The question is how to make the Chinese people more prosperous? Revamp the World Trade Organization? Create a new Free World Trade Organization? Tariff capital flows instead of/in addition to goods? (the other side of trade transactions). Dust off Keynes’s bancor plan? (none of this is new). Regime change in Beijing? It requires more nuance and thought than just jacking up across-the-board tariffs.

We should at least be gathering our friends and allies close if we really want to address the trade imbalances. The US absorbs half the world’s surplus (and the US, Canada and UK together absorb two thirds, so that Canadian trade war is inexplicable), so we have leverage. But torching our relationships and credibility with the entire world over the past two months makes it hard to get cooperation to systematically address the trade issue.

We do at least get to laugh at the superfluous PR efforts by surplus nations getting together to talk about forming new trading blocs (e.g. the EU pretending they’re going to become trade buddies with China). Hopefully the communiques will announce who has agreed to cut their own exports and absorb their new partners’ surplus. China offering to build tighter trade relationships in the aftermath of Trump’s tariffs with a straight face is hysterical. But hard to expect anyone else to be serious if we’re not serious.

Read Michael Pettis: he explains that we’ve seen all this before. He’s great on Twitter and his book Trade Wars are Class Wars is excellent (even if the title is a little misleading).

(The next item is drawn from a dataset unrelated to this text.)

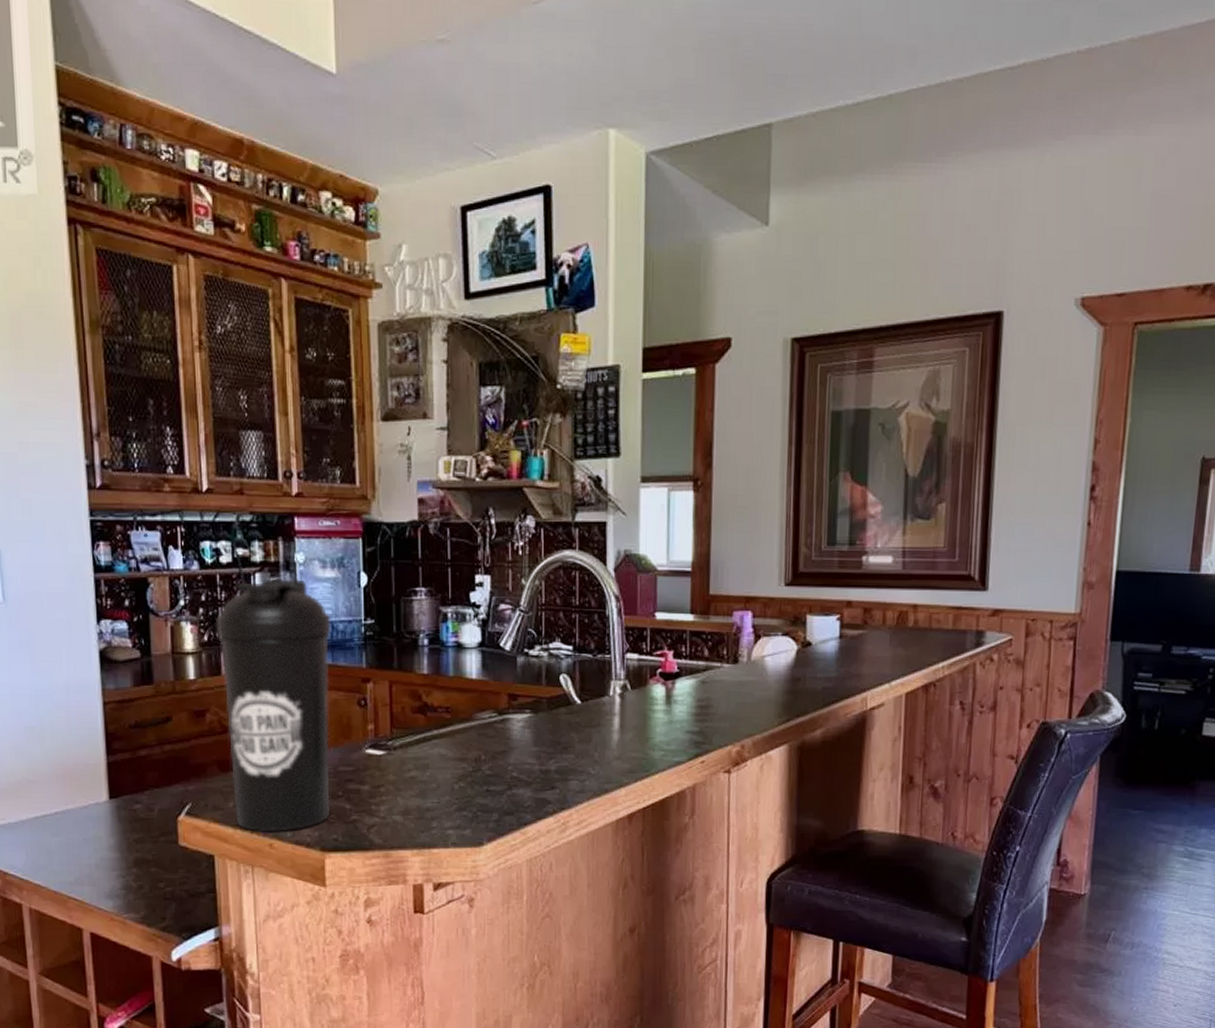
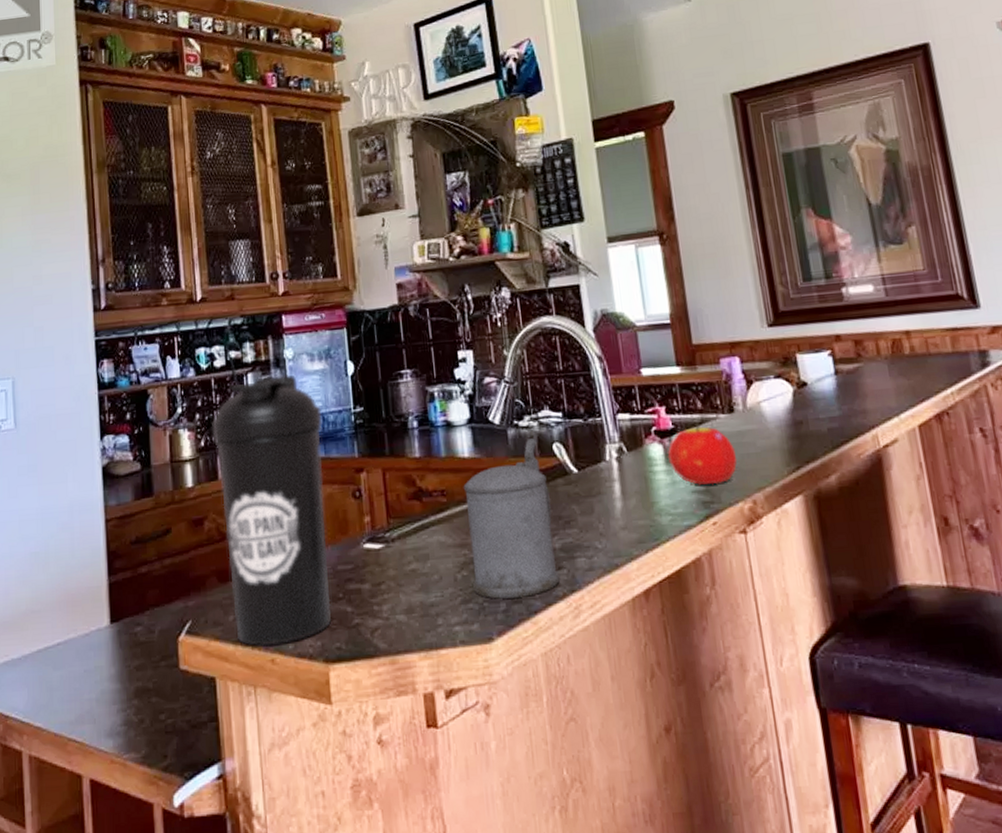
beer stein: none [468,667,551,810] -> present [463,438,560,599]
fruit: none [668,669,734,728] -> present [667,422,738,485]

The fact politicized economists on the left and the right hate him (without mounting much in the way of rebuttals) is a strong endorsement.

119th Congress Update 2

The 119th Congress remains on recess, but there are glimmers some members are considering returning to Capitol Hill.

Wag the Dog: Iran Edition?

The Trump playbook is to move onto the next outrage before people can digest, much less respond to, the last outrage. Note Iran is already on the clock, and has to be very high on the enemies list.

Ironically, this clip may be Iran’s best deterrent.

Stargate: “Science fiction, just like the movie it is named after”

Even CAPEX has become politicized…

I got the kicker quote re: Stargate:

Industry experts aren’t convinced. The “headline $500 billion number is science fiction, just like the movie it is named after,” said Charles Fitzgerald, the angel investor and data center investment watcher who has authored Platformonomics for more than a decade. “The only thing harder than raising $500 billion is actually spending that sum in four years.”

They printed my chart, but omitted the all important subtitle about Oracle being the perennial x-axis of cloud infrastructure.

CAPEX Clues: Microsoft Moves

The cancellation drumbeat continues, but all we can really do is watch whether Satya is good for his $80 billion. There is always churn in a portfolio that big. They are shifting assets around after disembarking from the Open AI CAPEX Train to Infinity (and Beyond). And maybe they’re even cutting back, but Sam Altman openly begging for GPUs doesn’t make me think Microsoft has idle GPUs sitting around.

And I’ve become Bloomberg’s go to for CAPEX data:

3 responses

  1. Great and entertainingly hilarious read as always. As a moderate who lost a nice chuck of net worth this week, I’m skeptical of your point of making the Chinese consumer population more prosperous as a strategy. On paper that makes sense, but in reality it comes off as hubris. I don’t like the idea of romanticizing West Taiwan into prosperity led by the CCP.

  2. Charles Fitzgerald Avatar

    My point is nothing else solves the fundamental trade problem until you rebalance the West Taiwanese economy. Fortunately (?) the CCP is adamantly against letting their people prosper, so don’t need to worry about them instigating it. Near term, more US barriers will force West Taiwan to flood the rest of the world with their excess goods, making them even more popular around the world (contrary to the headlines saying West Taiwan is a winner from our little trade spat).